O tratamento pela Psico-Oncologia insere-se
nesse contexto, reconhecendo a pessoa em sua integralidade e singularidade na
relação com a doença e configurando-se como um suporte profissional orientado
por técnicas de apoio psicológico e comportamental. Esse suporte pode alcançar
uma gama de pessoas relacionadas à pessoa com câncer, que inclui a pessoa
acometida pela doença, familiares, amigos, cuidadores (profissionais ou não) e coparticipantes
do tratamento, entre outros. As técnicas utilizadas potencializam os tratamentos
médicos através da elaboração da dor, inclusive do luto antecipatório, por meio
do controle não farmacológico. O aparato técnico disponível envolve
psicoterapia breve, arte-terapia, hipnose, psico-educação, entre outras possibilidades,
sempre com respaldo em pesquisas clínicas.
Intervenções comportamentais, lastreadas
em métodos científicos são também parte do elenco de opções terapêuticas. Embora
seja impossível evitar certos fatores que predispõem ao acometimento da doença,
como genes e certas condições ambientais, é possível intervir em hábitos
modificáveis como tabagismo, sedentarismo, exposição exagerada ao sol e padrões
alimentares, entre outros tantos fatores. O centro da intervenção
comportamental é compreender e intervir nas escolhas (basicamente pela redução
dos comportamentos) que levam os indivíduos a uma maior exposição ao risco de
desenvolverem o câncer.
Voltando ao filme e a Gus e Hazel, vemos
que na predisposição ao câncer há tanto situações que fogem ao controle (culpa
das estrelas), quanto algumas sobre as quais podemos ter algum controle, como o
arranjo de condições ambientais e a modificação de comportamentos. O câncer,
com sua multifatorialidade etiológica, entrelaça as estrelas com as nossas
existências e, em muitos casos, acaba por roubar dos indivíduos o direito de
decidir sobre a própria vida. Hazel passa por isso quando os médicos proíbem-na
de viajar. Mas o que é a vida se não for para ser vivida?

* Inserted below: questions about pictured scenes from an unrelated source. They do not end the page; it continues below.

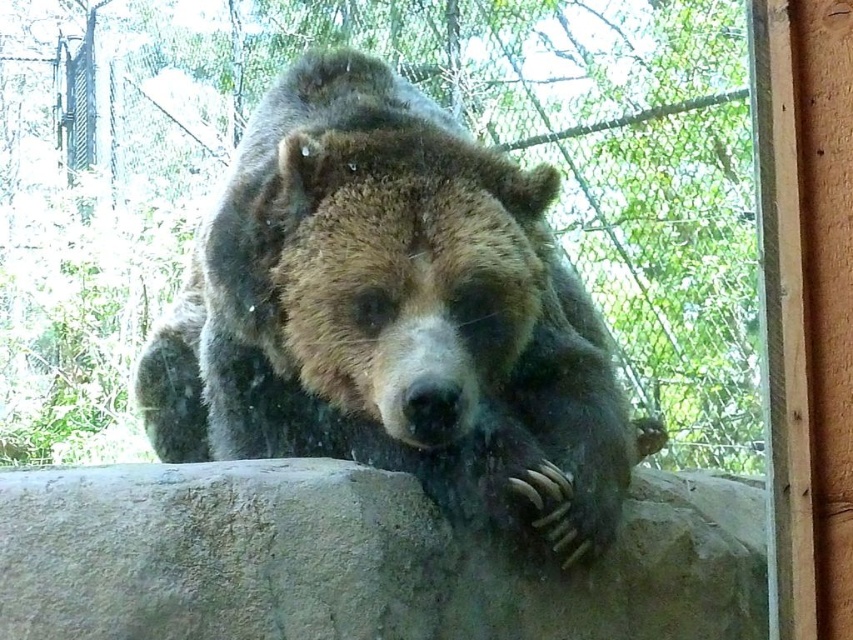
In the scene shown: You are a wildlife photographer trying to capture a photo of the fuzzy brown bear at center and the gray rough boulder at center. Which object is taller when viewed from the front?

The fuzzy brown bear at center is taller than the gray rough boulder at center.

You are a zookeeper who needs to place a new feeding bowl for the fuzzy brown bear at center. The bowl requires a stable surface at least 18 inches away from the bear to ensure safety. Is the gray rough boulder at center a suitable surface for placing the bowl?

The distance between the fuzzy brown bear at center and the gray rough boulder at center is 16.77 inches, which is less than the required 18 inches. Therefore, the gray rough boulder at center is not a suitable surface for placing the feeding bowl as it does not meet the safety distance requirement.

You are a zookeeper observing the enclosure. You need to place a new feeding tray on the gray rough boulder at center. However, the fuzzy brown bear at center is currently resting there. Can you safely place the tray without disturbing the bear?

The fuzzy brown bear at center is above the gray rough boulder at center, meaning the bear is on top of the boulder. Therefore, you cannot place the feeding tray there without moving the bear first.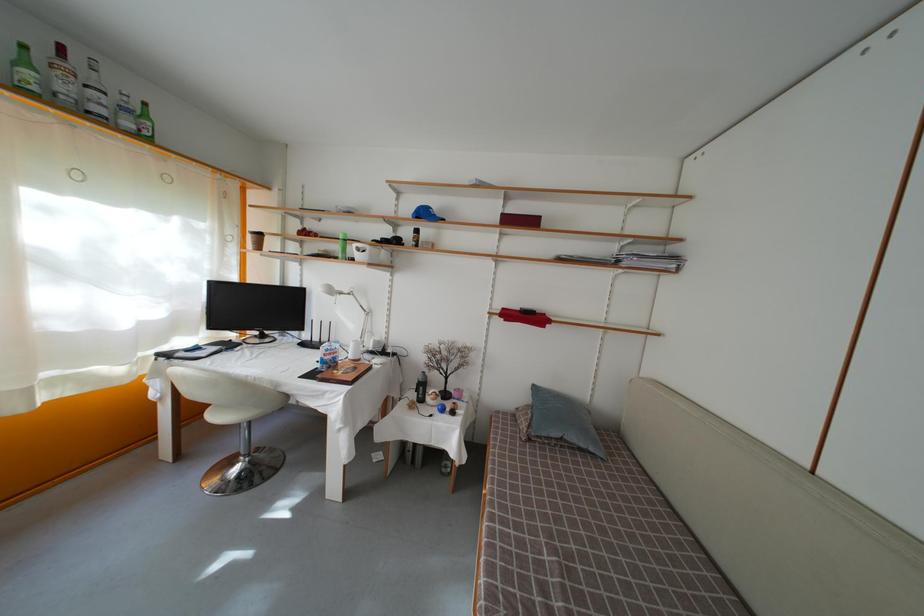
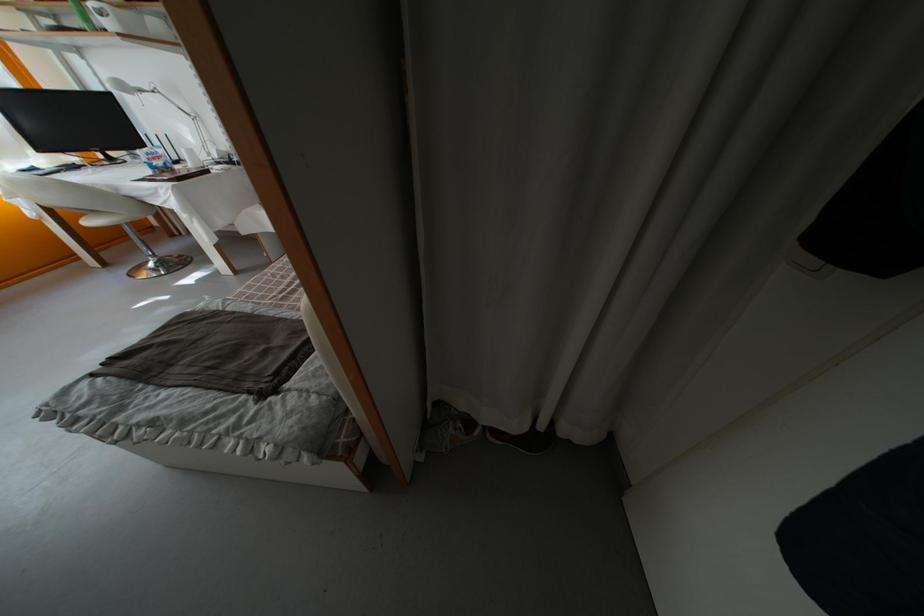
Locate, in the second image, the point that corresponds to (337,358) in the first image.

(160, 161)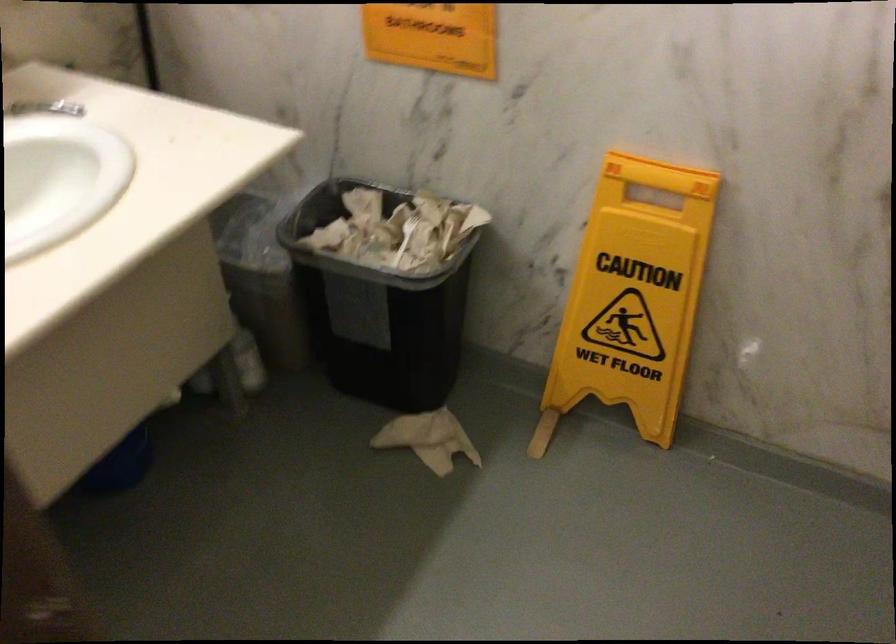
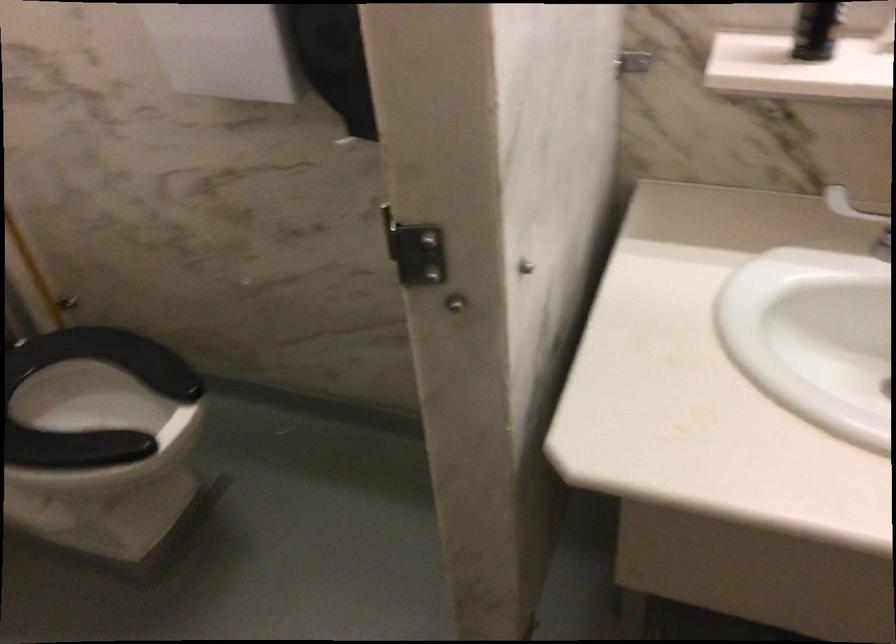
How did the camera likely rotate?

The rotation direction of the camera is left-down.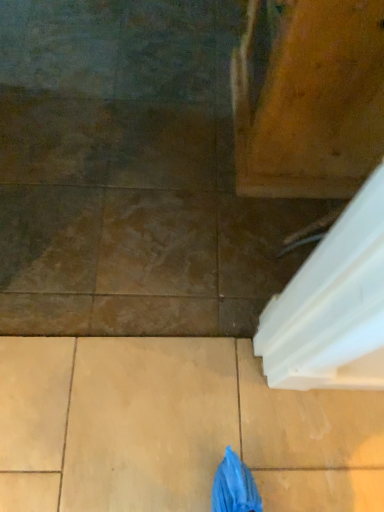
At what (x,y) coordinates should I click in order to perform the action: click on wooden cabinet at upper right. Please return your answer as a coordinate pair (x, y). This screenshot has width=384, height=512. Looking at the image, I should click on (308, 97).

Looking at this image, in order to face wooden cabinet at upper right, should I rotate leftwards or rightwards?

Rotate your view right by about 17.002°.

Image resolution: width=384 pixels, height=512 pixels. Describe the element at coordinates (308, 97) in the screenshot. I see `wooden cabinet at upper right` at that location.

Locate an element on the screen. The height and width of the screenshot is (512, 384). wooden cabinet at upper right is located at coordinates (308, 97).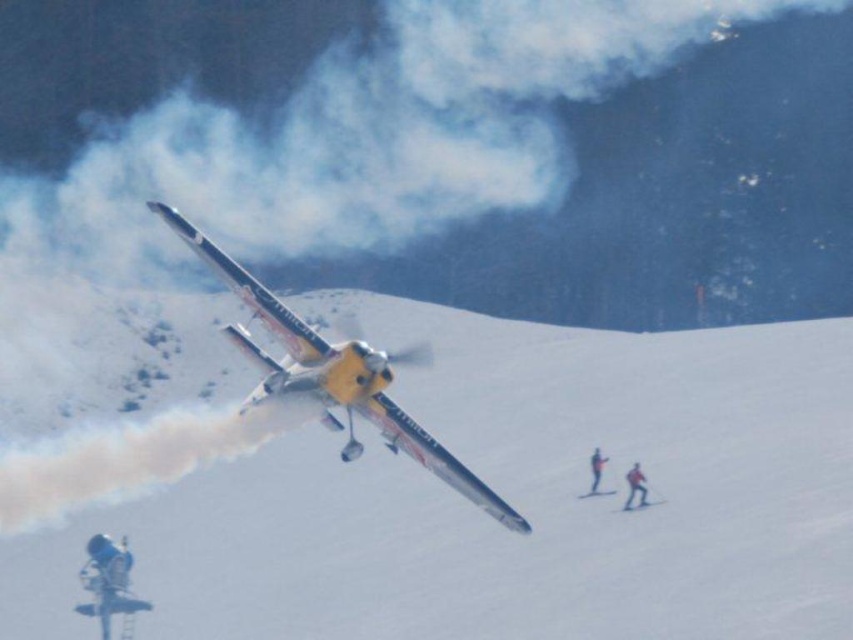
Is point (451, 472) farther from viewer compared to point (598, 472)?

No, it is not.

Measure the distance between yellow matte airplane at center and yellow fabric skier at lower right.

yellow matte airplane at center and yellow fabric skier at lower right are 57.24 feet apart from each other.

Find the location of a particular element. The width and height of the screenshot is (853, 640). yellow matte airplane at center is located at coordinates (337, 376).

You are a GUI agent. You are given a task and a screenshot of the screen. Output one action in this format:
    pyautogui.click(x=<x>, y=<y>)
    Task: Click on the yellow matte airplane at center
    Image resolution: width=853 pixels, height=640 pixels.
    Given the screenshot: What is the action you would take?
    pyautogui.click(x=337, y=376)

Between yellow matte airplane at center and red fabric skier at lower right, which one is positioned higher?

Positioned higher is yellow matte airplane at center.

Does yellow matte airplane at center appear on the left side of red fabric skier at lower right?

Indeed, yellow matte airplane at center is positioned on the left side of red fabric skier at lower right.

Is point (276, 390) positioned in front of point (646, 492)?

Yes, point (276, 390) is closer to viewer.

Find the location of `yellow matte airplane at center`. yellow matte airplane at center is located at coordinates (337, 376).

Is red fabric skier at lower right thinner than yellow fabric skier at lower right?

Yes.

Which is in front, point (633, 472) or point (593, 477)?

Point (633, 472) is in front.

Locate an element on the screen. This screenshot has width=853, height=640. red fabric skier at lower right is located at coordinates (635, 486).

Locate an element on the screen. This screenshot has height=640, width=853. red fabric skier at lower right is located at coordinates (635, 486).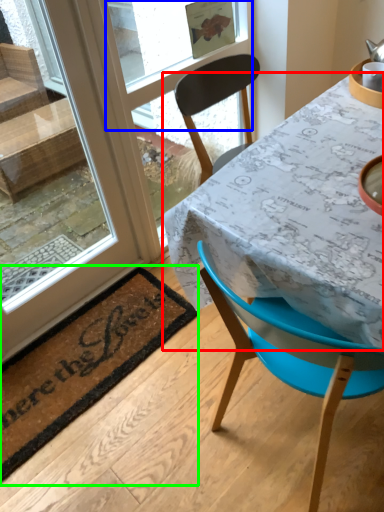
Question: Estimate the real-world distances between objects in this image. Which object is farther from table (highlighted by a red box), window screen (highlighted by a blue box) or mat (highlighted by a green box)?

Choices:
 (A) window screen
 (B) mat

Answer: (A)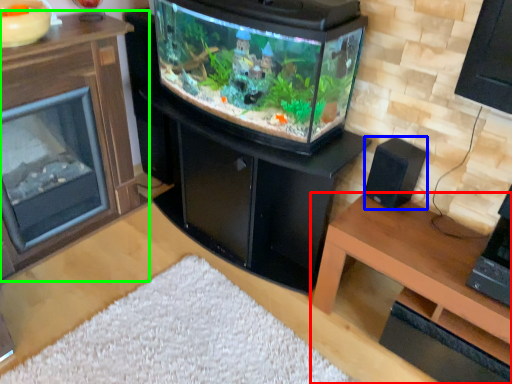
Question: Which is nearer to the table (highlighted by a red box)? speaker (highlighted by a blue box) or furniture (highlighted by a green box).

Choices:
 (A) speaker
 (B) furniture

Answer: (A)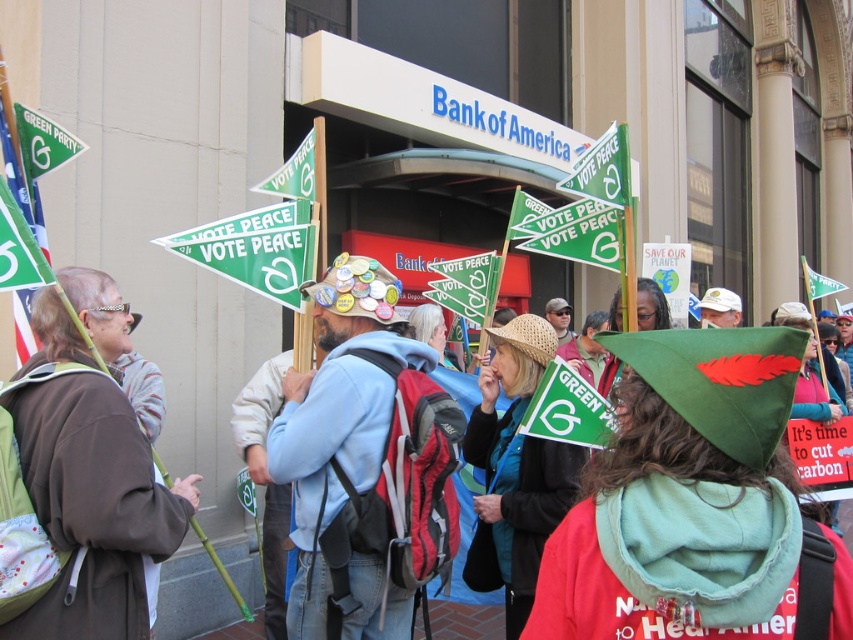
Question: Which object is the farthest from the green fabric hat at center?

Choices:
 (A) brown fabric robe at left
 (B) green felt hat at center
 (C) light blue fleece jacket at center
 (D) green paper sign at upper left

Answer: (D)

Question: Which of the following is the closest to the observer?

Choices:
 (A) green felt hat at center
 (B) green paper sign at upper left
 (C) brown fabric robe at left

Answer: (A)

Question: In this image, where is light blue fleece jacket at center located relative to green fabric hat at center?

Choices:
 (A) below
 (B) above

Answer: (B)

Question: Estimate the real-world distances between objects in this image. Which object is closer to the green paper sign at upper left?

Choices:
 (A) green fabric hat at center
 (B) brown fabric robe at left
 (C) green felt hat at center
 (D) light blue fleece jacket at center

Answer: (B)

Question: Can you confirm if brown fabric robe at left is smaller than light blue fleece jacket at center?

Choices:
 (A) no
 (B) yes

Answer: (B)

Question: Is green felt hat at center to the left of green paper sign at upper left from the viewer's perspective?

Choices:
 (A) yes
 (B) no

Answer: (B)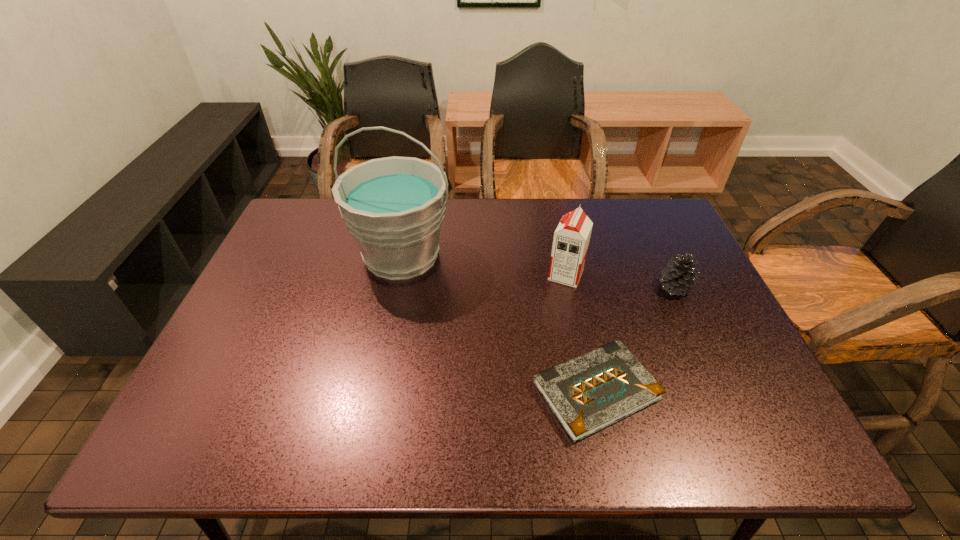
Identify the location of free spot between the tallest object and the second shortest object. (539, 272).

Locate an element on the screen. This screenshot has width=960, height=540. free space between the leftmost object and the nearest object is located at coordinates (499, 323).

Locate an element on the screen. empty space between the tallest object and the nearest object is located at coordinates [499, 323].

Where is `unoccupied position between the tallest object and the soya milk`? The width and height of the screenshot is (960, 540). unoccupied position between the tallest object and the soya milk is located at coordinates (484, 265).

The height and width of the screenshot is (540, 960). I want to click on unoccupied area between the rightmost object and the soya milk, so pyautogui.click(x=620, y=281).

Where is `vacant space in between the rightmost object and the second tallest object`? vacant space in between the rightmost object and the second tallest object is located at coordinates (620, 281).

Where is `vacant space in between the leftmost object and the shortest object`? The width and height of the screenshot is (960, 540). vacant space in between the leftmost object and the shortest object is located at coordinates (499, 323).

At what (x,y) coordinates should I click in order to perform the action: click on vacant region between the pinecone and the notebook. Please return your answer as a coordinate pair (x, y). The width and height of the screenshot is (960, 540). Looking at the image, I should click on (636, 339).

What are the coordinates of `free spot between the tallest object and the third shortest object` in the screenshot? It's located at (484, 265).

This screenshot has width=960, height=540. Find the location of `vacant space that's between the bucket and the nearest object`. vacant space that's between the bucket and the nearest object is located at coordinates coord(499,323).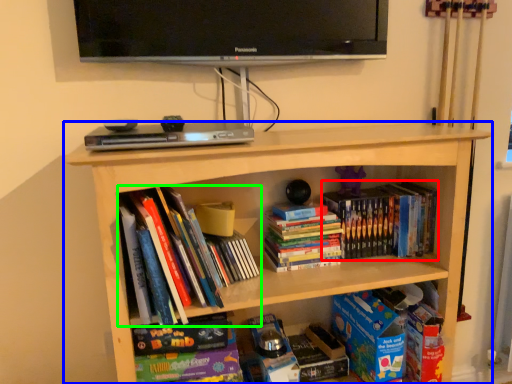
Question: Which object is the closest to the book (highlighted by a red box)? Choose among these: bookcase (highlighted by a blue box) or book (highlighted by a green box).

Choices:
 (A) bookcase
 (B) book

Answer: (A)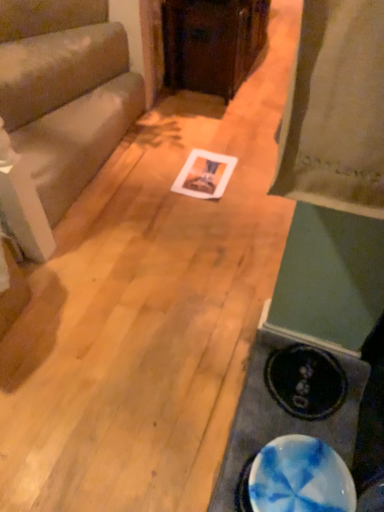
Question: From a real-world perspective, is wooden cabinet at center, which is the 1th furniture in right-to-left order, under blue marbled plate at lower right?

Choices:
 (A) no
 (B) yes

Answer: (A)

Question: Is wooden cabinet at center, the second furniture in the left-to-right sequence, wider than blue marbled plate at lower right?

Choices:
 (A) no
 (B) yes

Answer: (B)

Question: Is wooden cabinet at center, which is the 1th furniture in right-to-left order, looking in the opposite direction of blue marbled plate at lower right?

Choices:
 (A) no
 (B) yes

Answer: (A)

Question: Is the surface of wooden cabinet at center, the second furniture in the left-to-right sequence, in direct contact with blue marbled plate at lower right?

Choices:
 (A) yes
 (B) no

Answer: (B)

Question: From the image's perspective, is wooden cabinet at center, positioned as the 2th furniture in bottom-to-top order, above blue marbled plate at lower right?

Choices:
 (A) yes
 (B) no

Answer: (A)

Question: Is wooden cabinet at center, positioned as the 2th furniture in bottom-to-top order, thinner than blue marbled plate at lower right?

Choices:
 (A) yes
 (B) no

Answer: (B)

Question: Considering the relative sizes of wooden cabinet at center, the first furniture positioned from the top, and matte gray couch at left, which ranks as the second furniture in right-to-left order, in the image provided, is wooden cabinet at center, the first furniture positioned from the top, wider than matte gray couch at left, which ranks as the second furniture in right-to-left order,?

Choices:
 (A) no
 (B) yes

Answer: (B)

Question: Is wooden cabinet at center, positioned as the 2th furniture in bottom-to-top order, facing towards matte gray couch at left, acting as the first furniture starting from the left?

Choices:
 (A) yes
 (B) no

Answer: (B)

Question: Can you confirm if wooden cabinet at center, the first furniture positioned from the top, is taller than matte gray couch at left, which ranks as the second furniture in right-to-left order?

Choices:
 (A) yes
 (B) no

Answer: (A)

Question: From a real-world perspective, is wooden cabinet at center, the first furniture positioned from the top, located beneath matte gray couch at left, placed as the 2th furniture when sorted from top to bottom?

Choices:
 (A) no
 (B) yes

Answer: (A)

Question: Considering the relative sizes of wooden cabinet at center, positioned as the 2th furniture in bottom-to-top order, and matte gray couch at left, which ranks as the second furniture in right-to-left order, in the image provided, is wooden cabinet at center, positioned as the 2th furniture in bottom-to-top order, thinner than matte gray couch at left, which ranks as the second furniture in right-to-left order,?

Choices:
 (A) yes
 (B) no

Answer: (B)

Question: From the image's perspective, is wooden cabinet at center, the second furniture in the left-to-right sequence, located beneath matte gray couch at left, acting as the first furniture starting from the left?

Choices:
 (A) no
 (B) yes

Answer: (A)

Question: Is matte gray couch at left, acting as the first furniture starting from the left, looking in the opposite direction of blue marble table at lower right?

Choices:
 (A) yes
 (B) no

Answer: (B)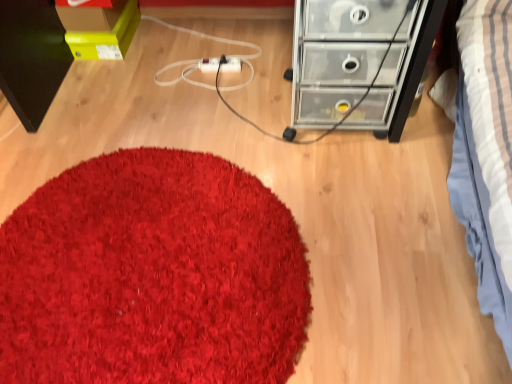
Locate an element on the screen. Image resolution: width=512 pixels, height=384 pixels. free space that is to the left of white plastic extension cord at center is located at coordinates (182, 69).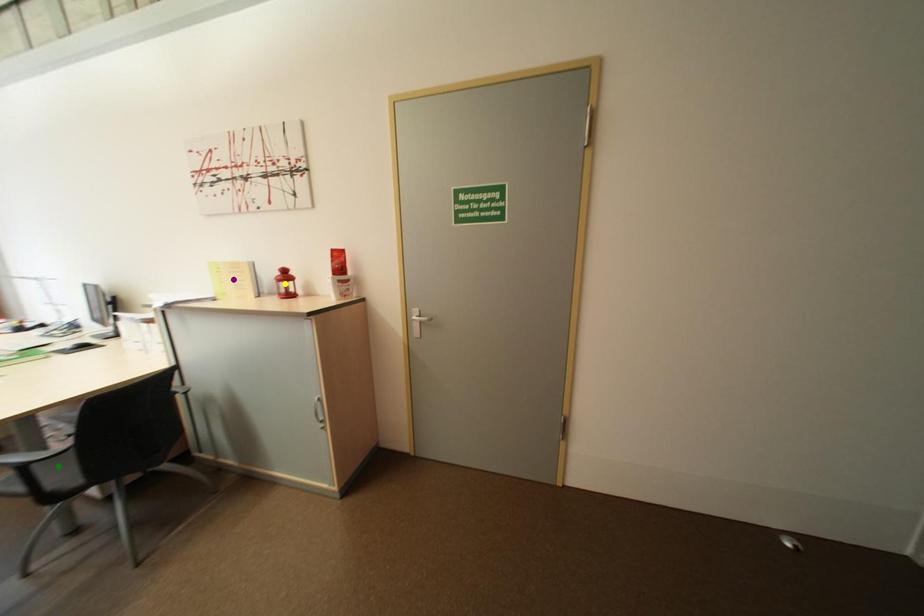
Order these from farthest to nearest:
green point
yellow point
purple point

yellow point < purple point < green point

Viver, não apenas existir, deve ser o
referencial! Por isso, a Psico-oncologia propõe-se a domar as estrelas! Como
ponto de partida, reconhece que as pessoas não são a doença e buscar atingir os
vários envolvidos no processo. Ao fazê-lo, busca estabelecer condições que
permitam que as pessoas possam sobreviver ou obter qualidade de vida apesar do
câncer. Em suma, a Psico-oncologia propõe-se como uma estratégia terapêutica
que visa assegurar a chance de viver a vida, apesar do câncer. E é isso que o
romance de Hazel e Gus em A culpa é das estrelas nos traz. Embora com câncer, os
personagens são abordados pelo autor como pessoas, não como doenças ambulantes.
Ao fazê-lo, permite que o casal romântico possa estabelecer uma vida que mereça
ser vivida, ao ponto de Hazel falar para Gus: “Você me deu uma eternidade
dentro dos nossos dias numerados, e sou muito grata por isso.” Esse
é o papel que a Psico-oncologia delimitou para sua intervenção, trazer a vida,
a eternidade, para os dias dos que estão com câncer ou daqueles que lhe são
próximos. Assim, parafraseando Shakespeare que escreve “A culpa, meu caro
Bruto, não é de nossas estrelas/ Mas de nós mesmos.”, e seguindo a
lógica defendida pela Psico-oncologia, devemos dizer: “A VIDA, meu caro
Bruto, não é de nossas estrelas/ Mas de nós mesmos”!